- Uterine bleeding or spotting after the initiation of hormone replacement therapy (HRT) is not unusual.
- Endometrial evaluation is called for in women not taking HRT who develop uterine bleeding after more than 1 year of amenorrhea. It also is indicated in postmenopausal women on HRT for more than 6 months with persistent uterine bleeding, and previously amenorrheic women on HRT who begin bleeding without apparent cause.
- Screening asymptomatic women for endometrial cancer through transvaginal ultrasound or endometrial biopsy is not recommended.
- If endometrial thickness is greater than 4 mm, sonohysterography should be performed.
Approximately 1 of every 8 post-menopausal women who present with abnormal uterine bleeding (AUB) will be diagnosed with endometrial cancer, making this one of the most troubling symptoms clinicians encounter in gynecologic practice. Because a wide variety of pathophysiologic problems can cause AUB in post-menopausal women, these patients require prompt evaluation. At a minimum, this should include a clinical history and physical examination, as well as endometrial sampling or evaluation by ultrasound—especially for women not taking hormone replacement therapy (HRT). This process enables clinicians to detect endometrial cancer at an early stage, before it has spread beyond the uterus. Early detection is associated with an expected survival rate of 90%.1
Over the past decade, the evaluation and treatment of postmenopausal bleeding has evolved significantly, thanks to the availability of office-based transvaginal ultrasound (TVUS) and saline-infusion sonohysterography, as well as the advent of endometrial ablation (TABLE 1). Here, I discuss diagnostic testing and review conditions that can lead to postmenopausal bleeding. Once the etiology is identified, the choice of therapeutic intervention usually is self-evident.
Tests for evaluating postmenopausal AUB
Our understanding of the pathophysiology of AUB is in its infancy. Here’s what we do know: During a woman’s reproductive years, her endometrium constantly remodels itself under the influence of estrogen, which stimulates cellular growth, and progesterone, which antagonizes the estrogen’s growth effects.
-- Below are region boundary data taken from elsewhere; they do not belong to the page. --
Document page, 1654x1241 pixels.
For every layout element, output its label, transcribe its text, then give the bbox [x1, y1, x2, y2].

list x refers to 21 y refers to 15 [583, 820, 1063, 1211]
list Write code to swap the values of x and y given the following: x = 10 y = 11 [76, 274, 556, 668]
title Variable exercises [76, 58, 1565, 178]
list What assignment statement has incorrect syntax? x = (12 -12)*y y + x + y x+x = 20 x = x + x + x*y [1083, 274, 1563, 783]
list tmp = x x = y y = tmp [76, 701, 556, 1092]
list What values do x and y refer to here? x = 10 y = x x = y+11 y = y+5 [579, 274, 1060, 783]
When a woman is anovulatory, however, the endometrium can be stimulated by continual estrogen exposure, resulting in endometrial proliferation. This leads to endometrial instability and, in turn, uterine bleeding. Several cellular signaling molecules—such as cytokines, growth factors, and matrix metalloproteinases—are involved. Once menopause occurs, estrogen and progesterone are no longer produced by the ovaries; nor are they produced in any appreciable amounts by the liver and fat. The endometrium regresses to some degree, and no further bleeding should occur. When bleeding does resume, therefore, abnormal pathologies must be investigated.
Endometrial hyperplasia and cancer
Endometrial cancer is the most common gynecologic cancer in the United States, affecting 21 of every 100,000 women, according to the National Cancer Institute’s (NCI) Surveillance, Epidemiology, and End Results (SEER) Program.2 Fortunately, because AUB is an early harbinger of the disease, endometrial cancer generally has a favorable prognosis: When all endometrial cancer cases are considered, the 5-year survival rate is 84%, though the prognosis for individual patients depends on a variety of factors, including the initial stage of the endometrial cancer as well as the cellular differentiation.
Over the past 2 decades, the rate of endometrial cancer has decreased by more than 26%.2 This may be because many women are entering menopause who previously used combination oral contraceptives (OCs) containing progestin, which is associated with a reduced risk of endometrial hyperplasia and cancer. The increased use of progestin in HRT regimens in recent years also likely plays a role.
Risk factors for endometrial cancer are conditions typically associated with chronic elevations of endogenous estrogen levels or increased estrogen action at the level of the endometrium. These include obesity, history of chronic anovulation, diabetes mellitus, estrogen-secreting tumors, exogenous estrogen unopposed by progesterone or progestin, tamoxifen use, and a family history of Lynch type II syndrome (hereditary nonpolyposis colorectal, ovarian, or endometrial cancer). Since endometrial cancer may occur in the absence of risk factors, however, they should not be the sole means of identifying patients.
Since the cost-effectiveness of endometrial biopsy and transvaginal ultrasound are comparable, the choice of modality rests with the physician.
Diagnostic tests. Endometrial evaluation is called for when any menopausal woman not taking HRT develops uterine bleeding after more than 1 year of amenorrhea. It also is indicated in any postmenopausal woman on HRT for 6 months or more with persistent uterine bleeding, and any previously amenorrheic woman on HRT who begins bleeding without apparent cause.
The measurement of endometrial thickness by TVUS is now almost standard in the evaluation of postmenopausal bleeding. However, screening asymptomatic women for endometrial cancer with TVUS is not recommended. Although the test is very specific (the number of false positives is exceedingly small when the endometrial thickness is set at less than 5 mm), it isn’t sensitive. Many women without endometrial cancer will have an endometrial thickness of 5 mm or more.